Le Prince Charles s'exprime sur la démographie lors d'un discours à Oxford


Non vous ne rêvez pas! Démographie Responsable ne s'est pas transformé en l'un de ces tabloïds anglais, toujours prompts à relever les moindres faits et gestes des têtes couronnées. Vous trouverez simplement ci-dessous quelques extraits, fort instructifs, du discours de ce personnage haut placé, connu de longue date pour sa sensibilité écologiste, intervention qui serait (malheureusement) restée inaperçue en France si elle n'avait été relevée par un site, d'ailleurs fort peu bienveillant à son égard.


« Lorsque je suis né en 1948, une ville comme Lagos au Nigeria comptait 300 000 habitants. Aujourd'hui, quelques soixante ans plus tard, elle en abrite 20 millions. Trente-cinq mille personnes occupent chaque "mille" carré de la ville [1], et sa population augmente de 600 000 personnes par an. »

« J'ai choisi Lagos comme exemple. J'aurais pu choisir Mumbai, Le Caire ou Mexico ; où que vous regardiez, la population du monde augmente vite. Elle croît à hauteur de l'équivalent de la population entière du Royaume-Uni chaque année. Cela signifie que notre pauvre planète, qui a déjà du mal à soutenir l'existence de 6,8 milliards de personnes, va devoir d'une façon ou d'une autre en abriter plus de 9 milliards d'ici à cinquante ans. Dans le monde arabe, soixante pour cent de la population a aujourd'hui moins de trente ans. Cela veut dire, d'une façon ou d'une autre, que 100 millions d'emplois nouveaux vont devoir être créés dans cette seule région au cours des dix à quinze années à venir. »

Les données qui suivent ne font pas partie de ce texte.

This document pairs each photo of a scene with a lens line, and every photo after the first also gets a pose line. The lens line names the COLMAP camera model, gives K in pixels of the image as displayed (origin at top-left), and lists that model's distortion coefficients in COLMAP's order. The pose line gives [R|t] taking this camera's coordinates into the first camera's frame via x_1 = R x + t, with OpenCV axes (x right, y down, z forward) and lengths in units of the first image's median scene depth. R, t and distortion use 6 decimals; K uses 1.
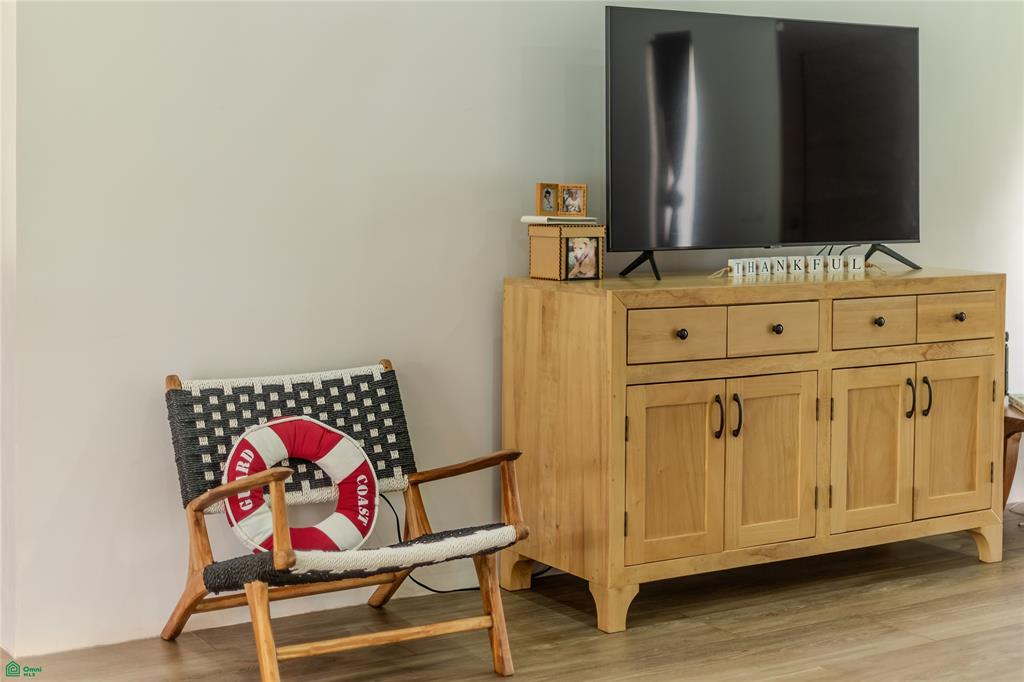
lens RADIAL K [[1505.2, 0, 502.4], [0, 1505.2, 289.1], [0, 0, 1]] dist [-0.011336, 0.000000]
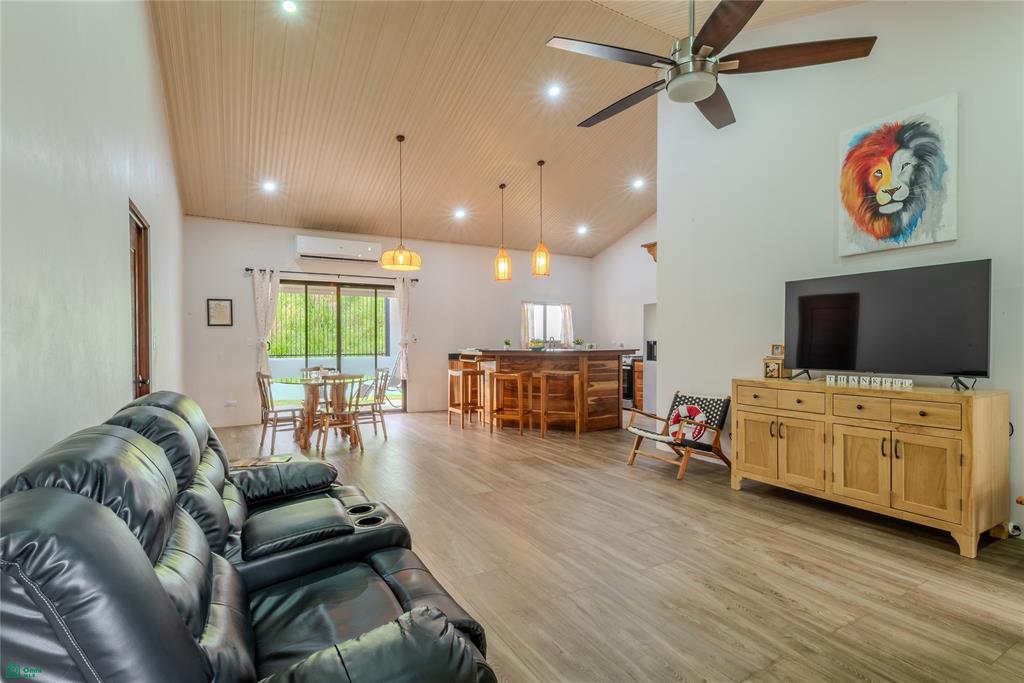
lens RADIAL K [[480.9, 0, 511.1], [0, 480.9, 347.5], [0, 0, 1]] dist [-0.002239, -0.000505]
pose [[-0.025518, 0.008056, -0.999642, 1.105749], [-0.071093, 0.997421, 0.009853, -0.041663], [0.997143, 0.071319, -0.024880, 0.565258]]
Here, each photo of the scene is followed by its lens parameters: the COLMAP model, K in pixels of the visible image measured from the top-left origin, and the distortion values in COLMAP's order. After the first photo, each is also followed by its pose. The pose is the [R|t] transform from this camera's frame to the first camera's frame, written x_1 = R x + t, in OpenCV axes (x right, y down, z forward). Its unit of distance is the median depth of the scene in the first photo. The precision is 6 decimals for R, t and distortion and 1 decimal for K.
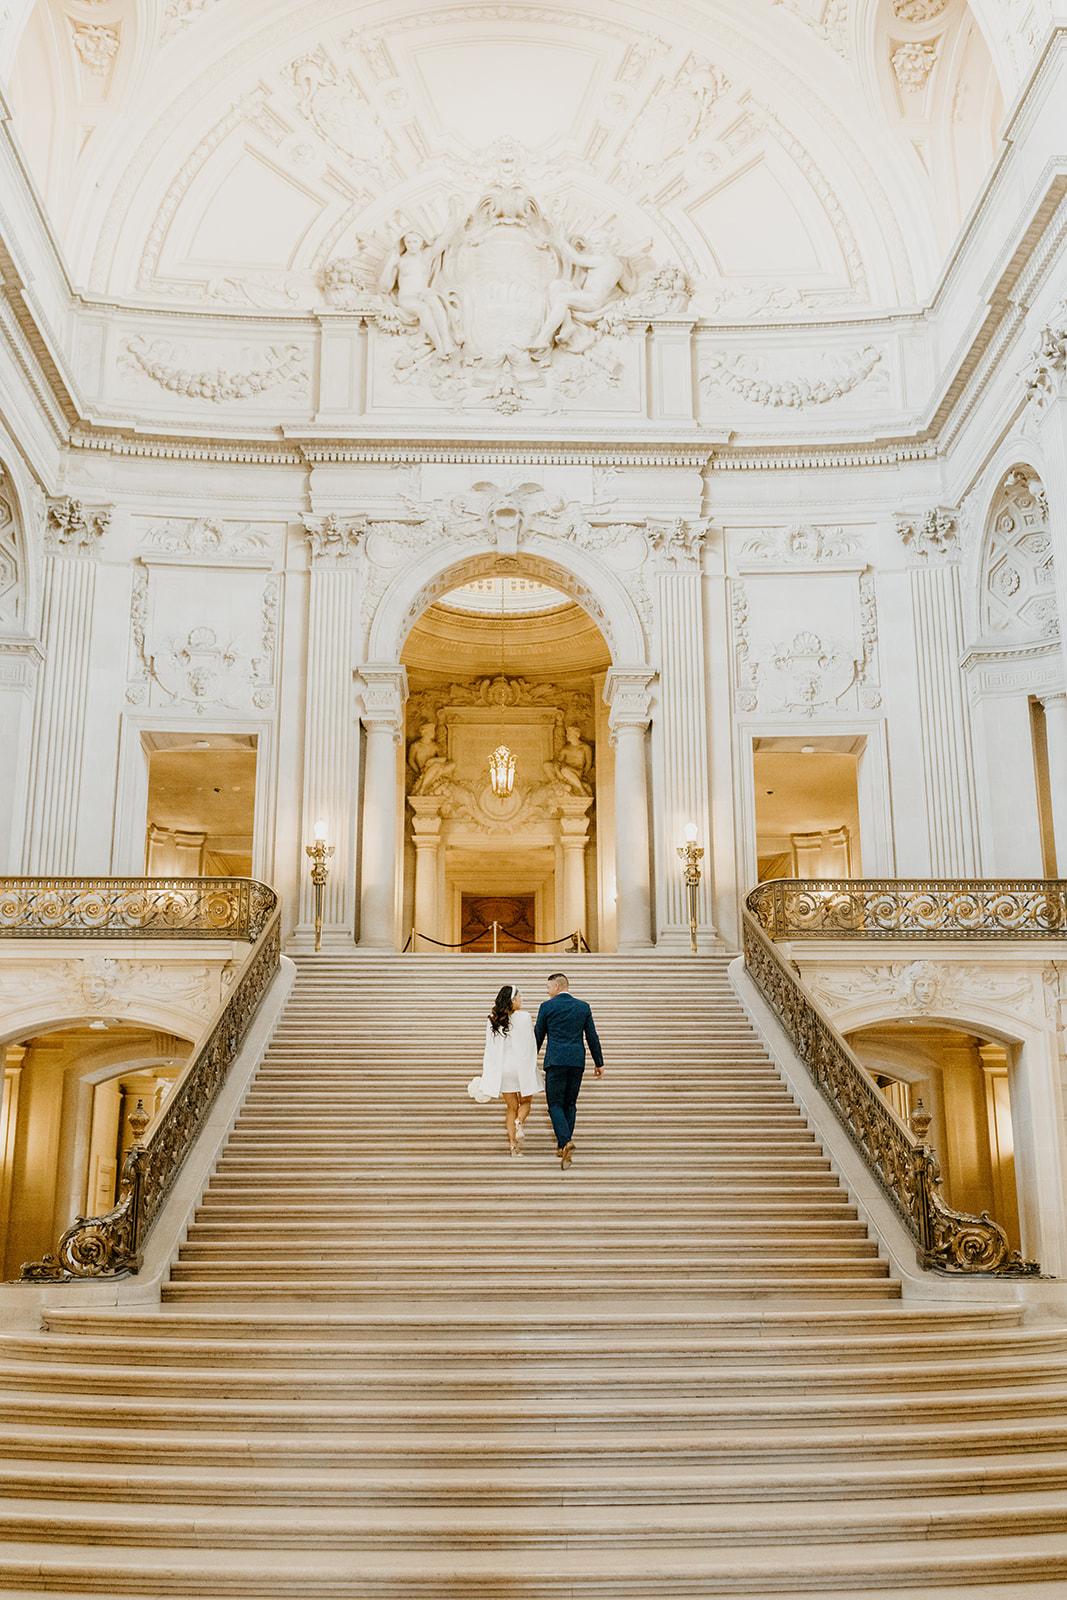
lens RADIAL K [[1692.1, 0, 543.6], [0, 1692.1, 803.0], [0, 0, 1]] dist [0.000223, 0.000000]
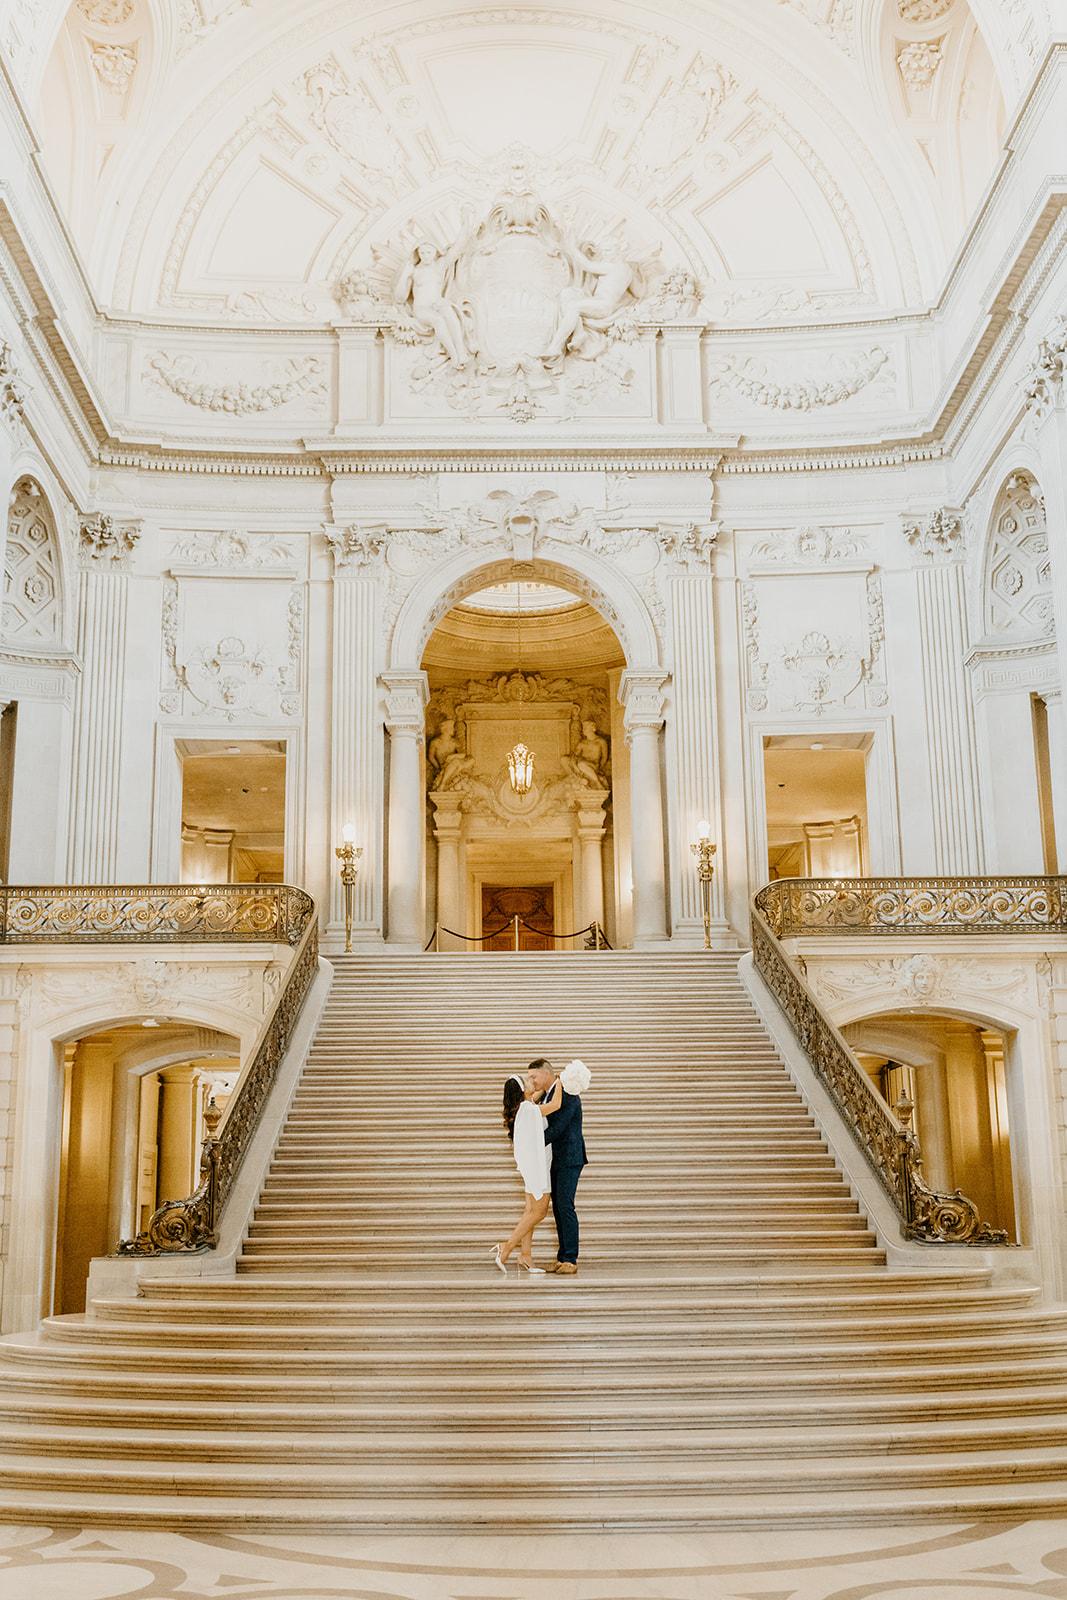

« Je suis parfaitement conscient des projections à très long terme qui annoncent que la population pourrait décroître. D'ici à 150 ans, les tendances indiquent qu'il pourrait ne plus y avoir que 4 milliards de personnes, peut-être même 2 milliards, mais on ne peut échapper au fait qu'à court terme, d'ici à 50 ans, nous allons faire face à des problèmes monumentaux tandis que les chiffres exploseront. Aucune méga-ville ne saura rattraper ce rythme d'expansion afin d'assurer de bons soins, de l'éducation, du transport, de la nourriture et un abri pour tant d'hommes. La Terre non plus ne saura tous nous soutenir, alors que la demande et les pressions sur sa munificence, partout, s'intensifient à ce point. »

« De manière frappante, là où ces prêts sont gérés par les femmes de la communauté, le taux de la natalité a baissé. L'impact de ce genre de plans, de l'éducation et de la fourniture de services de planning familial a été très vaste. Alors que pendant les années 1980, les familles moyennes du Bangladesh avaient six enfants, le nombre moyen est descendu à trois. Mais alors que les méga-cités explosent comme elles le font, je crains que ce type de plans ne soit pas à même de soulager la misère (de beaucoup) de millions de personnes à moins que nous nous confrontions clairement et plus honnêtement que maintenant au fait que l'une des principales causes des forts taux de natalité demeure culturelle. »

« Cela pose quelques questions morales très difficiles, je le sais, mais chacun de nous ne porte-t-il pas la même responsabilité à l'égard de la Terre ? Il est sûrement temps de demander si nous pouvons en arriver à un point de vue qui permette d'équilibrer l'attitude traditionnelle par rapport à la nature sacrée de la vie humaine d'un côté, et de l'autre, les enseignements à l'intérieur de chaque tradition sacrée qui exhortent l'humanité à rester au-dedans des limites de la bienveillance et de la munificence de la Nature. »


Dans son discours [2], outre celle de la démographie, le Prince Charles aborde toute une série de questions, de la déforestation tropicale, aux dégâts causés par l’agriculture et la pêche intensive, en passant par la valeur économique de la biodiversité. Sur ce dernier sujet, il s’étonne de la frénésie médiatique entourant la crise bancaire actuelle comparé au peu d’intérêt que suscite la perte de biodiversité, qui entraîne pourtant, sur le plan économique, des pertes similaires, voire plus importantes. En tous les cas, cette crise, qu’elle soit environnementale ou financière, traduit en réalité une crise plus profonde mettant directement en prise l’Homme et la nature, dans ce qu’ils ont de plus intime. La solution ne pourra donc être uniquement trouvée, selon lui, dans la science et la technologie.

[1] Ce qui correspond à une densité de 13 700 hab/km2, le "mille" carré étant égal à 2,56 km2.

[2] Dont le texte intégral (en anglais) est ici.